Batch Multivalid Conformal Prediction

Christopher Jung,Georgy Noarov,Ramya Ramalingam,Aaron Roth
2022-09-30
Abstract:We develop fast distribution-free conformal prediction algorithms for obtaining multivalid coverage on exchangeable data in the batch setting. Multivalid coverage guarantees are stronger than marginal coverage guarantees in two ways: (1) They hold even conditional on group membership -- that is, the target coverage level $1-\alpha$ holds conditionally on membership in each of an arbitrary (potentially intersecting) group in a finite collection $\mathcal{G}$ of regions in the feature space. (2) They hold even conditional on the value of the threshold used to produce the prediction set on a given example. In fact multivalid coverage guarantees hold even when conditioning on group membership and threshold value simultaneously. We give two algorithms: both take as input an arbitrary non-conformity score and an arbitrary collection of possibly intersecting groups $\mathcal{G}$, and then can equip arbitrary black-box predictors with prediction sets. Our first algorithm (BatchGCP) is a direct extension of quantile regression, needs to solve only a single convex minimization problem, and produces an estimator which has group-conditional guarantees for each group in $\mathcal{G}$. Our second algorithm (BatchMVP) is iterative, and gives the full guarantees of multivalid conformal prediction: prediction sets that are valid conditionally both on group membership and non-conformity threshold. We evaluate the performance of both of our algorithms in an extensive set of experiments. Code to replicate all of our experiments can be found at <a class="link-external link-https" href="https://github.com/ProgBelarus/BatchMultivalidConformal" rel="external noopener nofollow">this https URL</a>
Machine Learning,Statistics Theory
What problem does this paper attempt to address?

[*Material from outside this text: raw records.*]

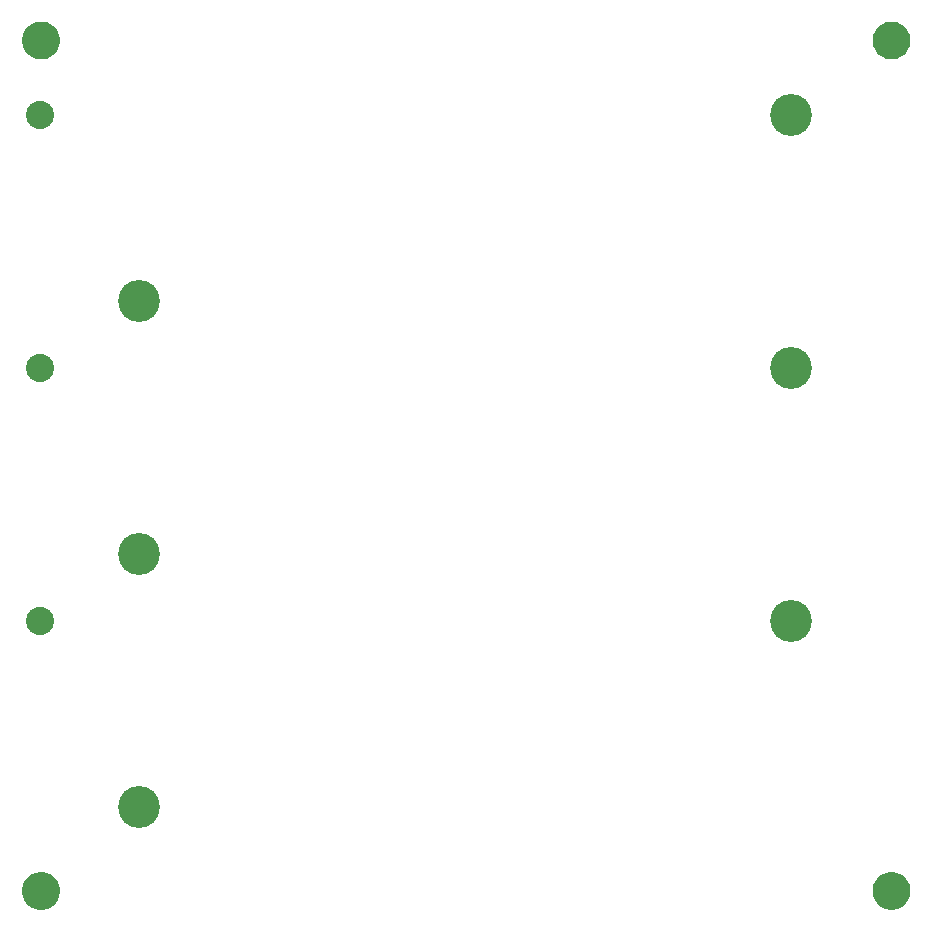
<source format=gbr>
%TF.GenerationSoftware,Altium Limited,Altium Designer,21.6.1 (37)*%
G04 Layer_Color=0*
%FSLAX45Y45*%
%MOMM*%
%TF.SameCoordinates,713E3131-B0EE-4415-9D9D-843BC13DAD56*%
%TF.FilePolarity,Positive*%
%TF.FileFunction,NonPlated,1,4,NPTH,Drill*%
%TF.Part,Single*%
G01*
G75*
%TA.AperFunction,ComponentDrill*%
%ADD62C,2.39000*%
%ADD63C,3.55000*%
G36*
X7600635Y7440635D02*
X7584877D01*
X7553965Y7446783D01*
X7524847Y7458845D01*
X7498641Y7476355D01*
X7476355Y7498641D01*
X7458845Y7524846D01*
X7446784Y7553964D01*
X7440635Y7584876D01*
Y7600635D01*
Y7616393D01*
X7446784Y7647305D01*
X7458845Y7676423D01*
X7476355Y7702629D01*
X7498641Y7724915D01*
X7524847Y7742425D01*
X7553965Y7754486D01*
X7584877Y7760635D01*
X7600635D01*
X7616394D01*
X7647306Y7754486D01*
X7676424Y7742425D01*
X7702629Y7724915D01*
X7724915Y7702629D01*
X7742425Y7676423D01*
X7754486Y7647305D01*
X7760635Y7616393D01*
Y7600635D01*
Y7584876D01*
X7754486Y7553964D01*
X7742425Y7524846D01*
X7724915Y7498641D01*
X7702629Y7476355D01*
X7676424Y7458845D01*
X7647306Y7446783D01*
X7616394Y7440635D01*
X7600635D01*
D01*
D02*
G37*
G36*
X400635D02*
X384877D01*
X353965Y7446783D01*
X324847Y7458845D01*
X298641Y7476355D01*
X276355Y7498641D01*
X258845Y7524846D01*
X246784Y7553964D01*
X240635Y7584876D01*
X240635Y7600635D01*
Y7616393D01*
X246784Y7647305D01*
X258845Y7676423D01*
X276355Y7702629D01*
X298641Y7724915D01*
X324847Y7742425D01*
X353965Y7754486D01*
X384877Y7760635D01*
X400635D01*
X416394D01*
X447305Y7754486D01*
X476423Y7742425D01*
X502629Y7724915D01*
X524915Y7702629D01*
X542425Y7676423D01*
X554486Y7647305D01*
X560635Y7616393D01*
Y7600635D01*
Y7584876D01*
X554486Y7553964D01*
X542425Y7524846D01*
X524915Y7498641D01*
X502629Y7476355D01*
X476423Y7458845D01*
X447305Y7446783D01*
X416394Y7440635D01*
X400635D01*
D01*
D02*
G37*
G36*
X240635Y400635D02*
Y384876D01*
X246784Y353964D01*
X258845Y324846D01*
X276355Y298640D01*
X298641Y276355D01*
X324847Y258845D01*
X353965Y246783D01*
X384877Y240635D01*
X400635Y240635D01*
X416394D01*
X447305Y246783D01*
X476423Y258845D01*
X502629Y276355D01*
X524915Y298640D01*
X542425Y324846D01*
X554486Y353964D01*
X560635Y384876D01*
Y400634D01*
Y416393D01*
X554486Y447305D01*
X542425Y476423D01*
X524915Y502629D01*
X502629Y524915D01*
X476423Y542425D01*
X447305Y554486D01*
X416394Y560635D01*
X400635D01*
X384877D01*
X353965Y554486D01*
X324847Y542425D01*
X298641Y524915D01*
X276355Y502629D01*
X258845Y476423D01*
X246784Y447305D01*
X240635Y416393D01*
X240635Y400635D01*
D01*
D02*
G37*
G36*
X7440635D02*
Y384876D01*
X7446784Y353964D01*
X7458845Y324846D01*
X7476355Y298640D01*
X7498641Y276355D01*
X7524847Y258845D01*
X7553965Y246783D01*
X7584877Y240635D01*
X7600635Y240635D01*
X7616394D01*
X7647306Y246783D01*
X7676424Y258845D01*
X7702629Y276355D01*
X7724915Y298640D01*
X7742425Y324846D01*
X7754486Y353964D01*
X7760635Y384876D01*
Y400634D01*
Y416393D01*
X7754486Y447305D01*
X7742425Y476423D01*
X7724915Y502629D01*
X7702629Y524915D01*
X7676424Y542425D01*
X7647306Y554486D01*
X7616394Y560635D01*
X7600635D01*
X7584877D01*
X7553965Y554486D01*
X7524847Y542425D01*
X7498641Y524915D01*
X7476355Y502629D01*
X7458845Y476423D01*
X7446784Y447305D01*
X7440635Y416393D01*
Y400635D01*
D01*
D02*
G37*
D62*
X389000Y6967000D02*
D03*
Y4826999D02*
D03*
Y2687000D02*
D03*
D63*
X1227000Y5393000D02*
D03*
X6747000Y6967000D02*
D03*
X1227000Y3253000D02*
D03*
X6747000Y4826999D02*
D03*
X1227000Y1113000D02*
D03*
X6747000Y2687000D02*
D03*
%TF.MD5,834c361d2b6080b836c219a8a9dae778*%
M02*

</source>
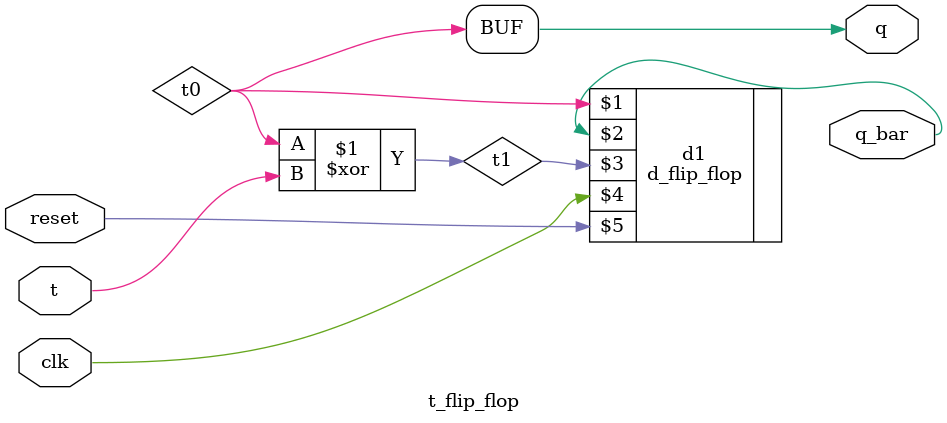
<source format=v>
module t_flip_flop (q,q_bar,t,clk,reset);

output q,q_bar;
input t,clk,reset;

wire t0,t1;

assign q = t0;

d_flip_flop d1(t0,q_bar,t1,clk,reset);
xor x1(t1,t0,t);

endmodule



</source>
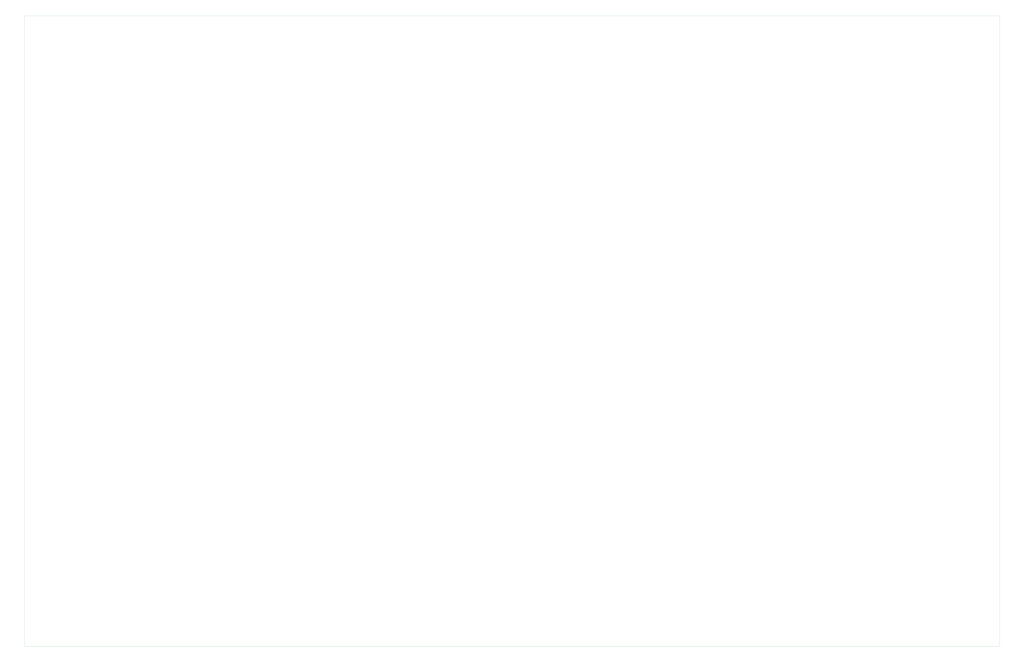
<source format=gbr>
%TF.GenerationSoftware,Altium Limited,Altium Designer,25.7.1 (20)*%
G04 Layer_Color=10085887*
%FSLAX45Y45*%
%MOMM*%
%TF.SameCoordinates,1AA72D45-9F13-4BD8-B423-63960E99F270*%
%TF.FilePolarity,Positive*%
%TF.FileFunction,Other,Reference*%
%TF.Part,Single*%
G01*
G75*
%TA.AperFunction,NonConductor*%
%ADD108C,0.02540*%
D108*
X-39928546Y-25965784D02*
Y29919296D01*
X46436533D01*
Y-25965784D02*
Y29919296D01*
X-39928546Y-25965784D02*
X46436533D01*
%TF.MD5,bea738cda1bccf6aa2ca38bc6b18dbc0*%
M02*

</source>
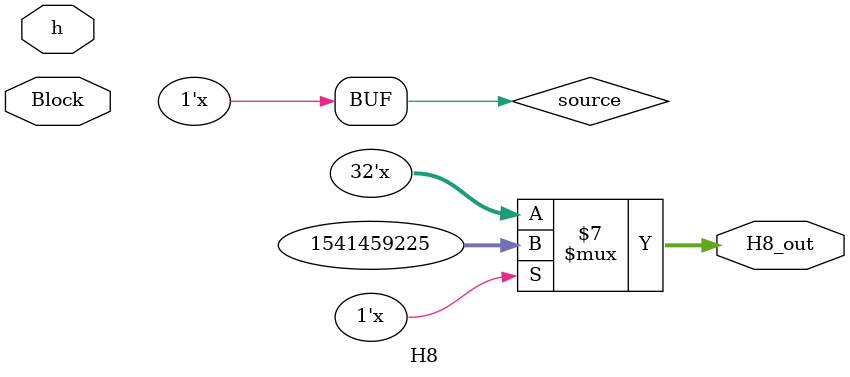
<source format=v>
`timescale 1ns / 1ps
module H8(input Block, input [31:0] h, output reg [31:0] H8_out );

reg source; 
initial
begin
	source = 1;
//	H2_out = 32'hbb67ae85;
end

always @ (Block)
begin
	source = ~source;
	if (source == 0)			begin
			H8_out = 32'h5be0cd19;
		end
	else
		begin
			H8_out = h + H8_out;
		end
		
end

endmodule

</source>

The problem that this paper attempts to solve is how to obtain multivalid coverage guarantees on the exchanged data in the batch setting. Multivalid coverage guarantees are stronger than marginal coverage guarantees, which are specifically reflected in two aspects: 1. **Conditioned on group members**: Even when conditioned on group members, the target coverage rate \(1 - \alpha\) still holds. That is, for each region in any finite set \(G\) in the feature space, the target coverage rate \(1 - \alpha\) still holds when conditioned on the members belonging to these regions. 2. **Conditioned on thresholds**: Even when conditioned on the thresholds used to generate prediction sets, the target coverage rate \(1 - \alpha\) still holds. In fact, multivalid coverage guarantees still hold even when simultaneously conditioned on group members and thresholds. To achieve this goal, the paper proposes two algorithms: 1. **BatchGCP**: This is a method that directly extends quantile regression. It only needs to solve a convex optimization problem to generate prediction sets with group - conditional guarantees. 2. **BatchMVP**: This is an iterative algorithm that can provide complete multivalid coverage guarantees, that is, the prediction sets are valid when conditioned on group members and non - conformity thresholds. Both of these algorithms can combine any black - box predictor with prediction sets, thereby providing stronger coverage guarantees in the batch setting. The paper evaluates the performance of these two algorithms through extensive experiments and provides code to reproduce the experimental results.